Start of Block
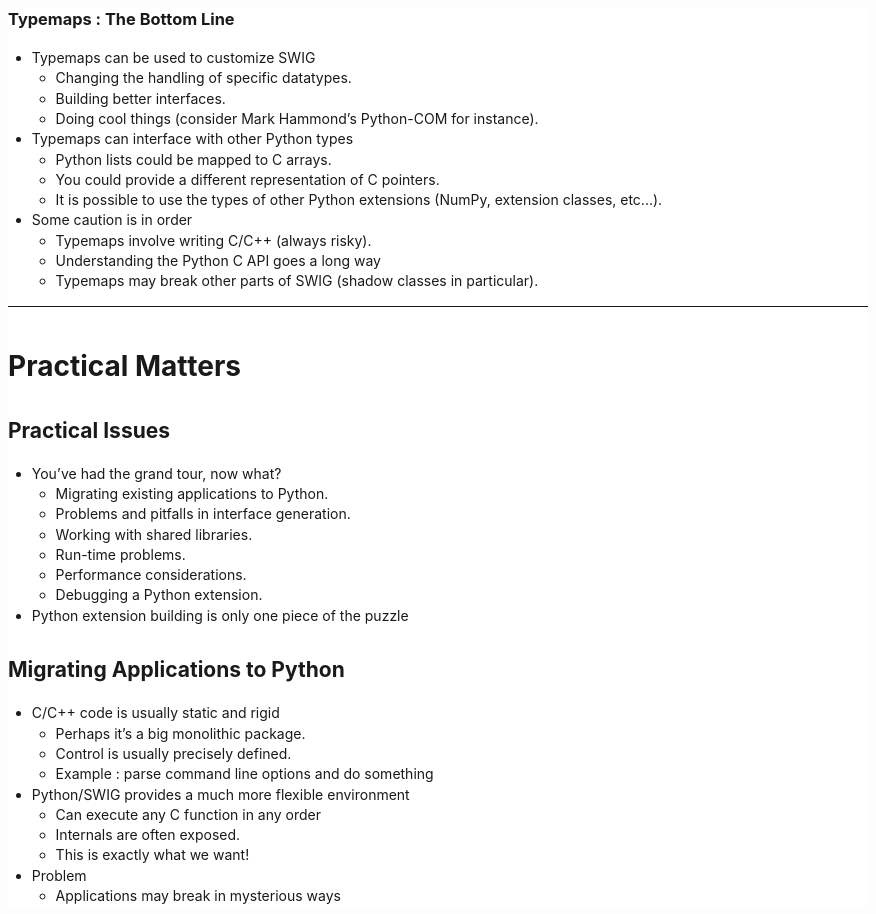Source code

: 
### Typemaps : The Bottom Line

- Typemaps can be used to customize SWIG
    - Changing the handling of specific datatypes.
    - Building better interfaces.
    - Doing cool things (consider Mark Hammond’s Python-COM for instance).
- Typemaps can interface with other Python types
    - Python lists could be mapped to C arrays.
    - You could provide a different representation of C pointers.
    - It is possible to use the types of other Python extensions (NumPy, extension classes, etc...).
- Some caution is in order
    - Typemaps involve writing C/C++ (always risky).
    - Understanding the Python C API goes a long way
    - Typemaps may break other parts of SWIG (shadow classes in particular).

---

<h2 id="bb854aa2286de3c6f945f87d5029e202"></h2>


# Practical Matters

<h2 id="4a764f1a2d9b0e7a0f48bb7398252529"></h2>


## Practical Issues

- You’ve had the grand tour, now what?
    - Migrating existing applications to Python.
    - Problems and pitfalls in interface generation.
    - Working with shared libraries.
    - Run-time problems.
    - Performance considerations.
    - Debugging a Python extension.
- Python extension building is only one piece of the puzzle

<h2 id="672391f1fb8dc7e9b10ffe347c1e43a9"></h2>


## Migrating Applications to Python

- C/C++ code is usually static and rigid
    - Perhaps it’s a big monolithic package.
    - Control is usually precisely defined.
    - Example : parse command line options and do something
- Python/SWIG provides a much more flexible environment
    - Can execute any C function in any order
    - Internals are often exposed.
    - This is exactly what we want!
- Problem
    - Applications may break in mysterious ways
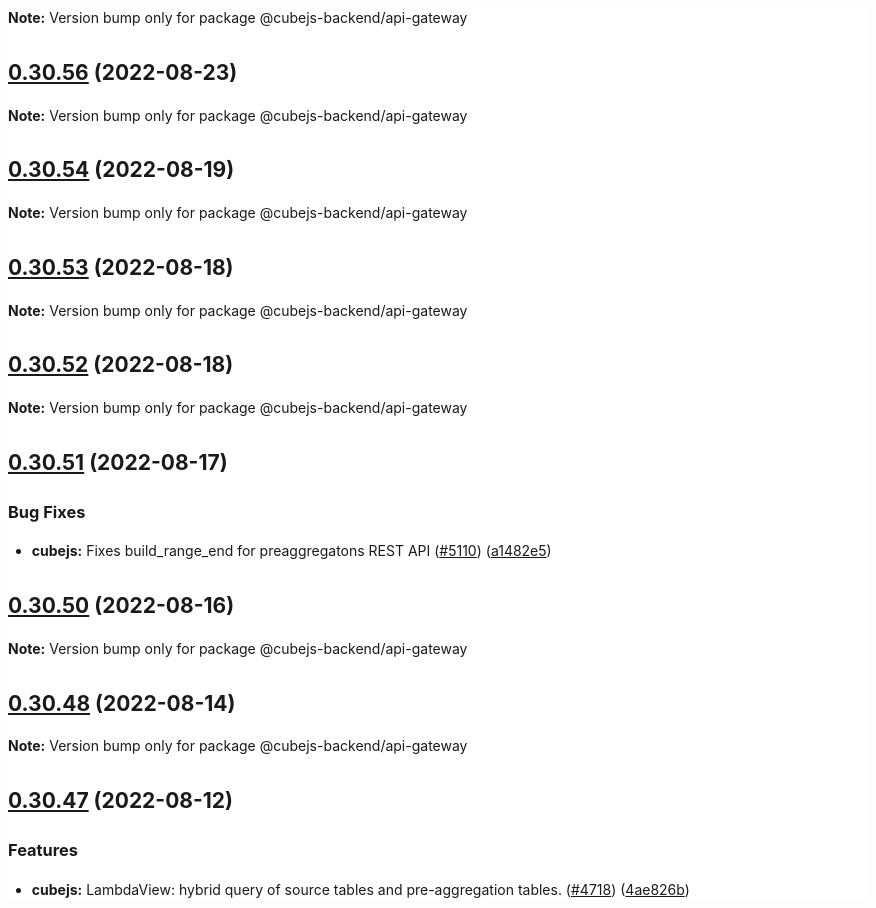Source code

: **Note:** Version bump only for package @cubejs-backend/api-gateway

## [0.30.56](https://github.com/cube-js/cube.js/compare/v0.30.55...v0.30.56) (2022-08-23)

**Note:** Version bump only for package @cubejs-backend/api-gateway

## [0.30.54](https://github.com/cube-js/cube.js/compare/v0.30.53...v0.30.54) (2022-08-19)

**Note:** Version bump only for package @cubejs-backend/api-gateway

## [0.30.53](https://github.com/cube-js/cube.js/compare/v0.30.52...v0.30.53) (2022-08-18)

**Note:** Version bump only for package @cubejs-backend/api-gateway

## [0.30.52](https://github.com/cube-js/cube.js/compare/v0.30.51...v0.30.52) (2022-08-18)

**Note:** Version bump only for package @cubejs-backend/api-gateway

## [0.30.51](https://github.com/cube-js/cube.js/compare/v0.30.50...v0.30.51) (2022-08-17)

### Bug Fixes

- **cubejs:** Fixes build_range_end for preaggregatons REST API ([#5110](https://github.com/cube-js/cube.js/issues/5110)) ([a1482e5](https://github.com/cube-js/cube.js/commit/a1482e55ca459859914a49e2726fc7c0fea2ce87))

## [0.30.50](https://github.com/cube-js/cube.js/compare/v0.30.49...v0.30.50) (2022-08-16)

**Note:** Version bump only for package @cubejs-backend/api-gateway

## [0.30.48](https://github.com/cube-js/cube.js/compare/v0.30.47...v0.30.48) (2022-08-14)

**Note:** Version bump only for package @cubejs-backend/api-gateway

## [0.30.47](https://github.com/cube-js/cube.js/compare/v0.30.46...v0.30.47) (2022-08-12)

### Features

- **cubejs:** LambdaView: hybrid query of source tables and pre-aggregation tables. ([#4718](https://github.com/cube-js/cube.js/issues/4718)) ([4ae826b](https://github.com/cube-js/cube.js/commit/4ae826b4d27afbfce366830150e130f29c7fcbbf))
End of Block
■ **What you will do**: Repeat each entry exactly as it appears; skip any picture.

■ **Solution to the problem**:
Source code

: 
### Typemaps : The Bottom Line

- Typemaps can be used to customize SWIG
    - Changing the handling of specific datatypes.
    - Building better interfaces.
    - Doing cool things (consider Mark Hammond’s Python-COM for instance).
- Typemaps can interface with other Python types
    - Python lists could be mapped to C arrays.
    - You could provide a different representation of C pointers.
    - It is possible to use the types of other Python extensions (NumPy, extension classes, etc...).
- Some caution is in order
    - Typemaps involve writing C/C++ (always risky).
    - Understanding the Python C API goes a long way
    - Typemaps may break other parts of SWIG (shadow classes in particular).

---

<h2 id="bb854aa2286de3c6f945f87d5029e202"></h2>


# Practical Matters

<h2 id="4a764f1a2d9b0e7a0f48bb7398252529"></h2>


## Practical Issues

- You’ve had the grand tour, now what?
    - Migrating existing applications to Python.
    - Problems and pitfalls in interface generation.
    - Working with shared libraries.
    - Run-time problems.
    - Performance considerations.
    - Debugging a Python extension.
- Python extension building is only one piece of the puzzle

<h2 id="672391f1fb8dc7e9b10ffe347c1e43a9"></h2>


## Migrating Applications to Python

- C/C++ code is usually static and rigid
    - Perhaps it’s a big monolithic package.
    - Control is usually precisely defined.
    - Example : parse command line options and do something
- Python/SWIG provides a much more flexible environment
    - Can execute any C function in any order
    - Internals are often exposed.
    - This is exactly what we want!
- Problem
    - Applications may break in mysterious ways
Source code

: **Note:** Version bump only for package @cubejs-backend/api-gateway

## [0.30.56](https://github.com/cube-js/cube.js/compare/v0.30.55...v0.30.56) (2022-08-23)

**Note:** Version bump only for package @cubejs-backend/api-gateway

## [0.30.54](https://github.com/cube-js/cube.js/compare/v0.30.53...v0.30.54) (2022-08-19)

**Note:** Version bump only for package @cubejs-backend/api-gateway

## [0.30.53](https://github.com/cube-js/cube.js/compare/v0.30.52...v0.30.53) (2022-08-18)

**Note:** Version bump only for package @cubejs-backend/api-gateway

## [0.30.52](https://github.com/cube-js/cube.js/compare/v0.30.51...v0.30.52) (2022-08-18)

**Note:** Version bump only for package @cubejs-backend/api-gateway

## [0.30.51](https://github.com/cube-js/cube.js/compare/v0.30.50...v0.30.51) (2022-08-17)

### Bug Fixes

- **cubejs:** Fixes build_range_end for preaggregatons REST API ([#5110](https://github.com/cube-js/cube.js/issues/5110)) ([a1482e5](https://github.com/cube-js/cube.js/commit/a1482e55ca459859914a49e2726fc7c0fea2ce87))

## [0.30.50](https://github.com/cube-js/cube.js/compare/v0.30.49...v0.30.50) (2022-08-16)

**Note:** Version bump only for package @cubejs-backend/api-gateway

## [0.30.48](https://github.com/cube-js/cube.js/compare/v0.30.47...v0.30.48) (2022-08-14)

**Note:** Version bump only for package @cubejs-backend/api-gateway

## [0.30.47](https://github.com/cube-js/cube.js/compare/v0.30.46...v0.30.47) (2022-08-12)

### Features

- **cubejs:** LambdaView: hybrid query of source tables and pre-aggregation tables. ([#4718](https://github.com/cube-js/cube.js/issues/4718)) ([4ae826b](https://github.com/cube-js/cube.js/commit/4ae826b4d27afbfce366830150e130f29c7fcbbf))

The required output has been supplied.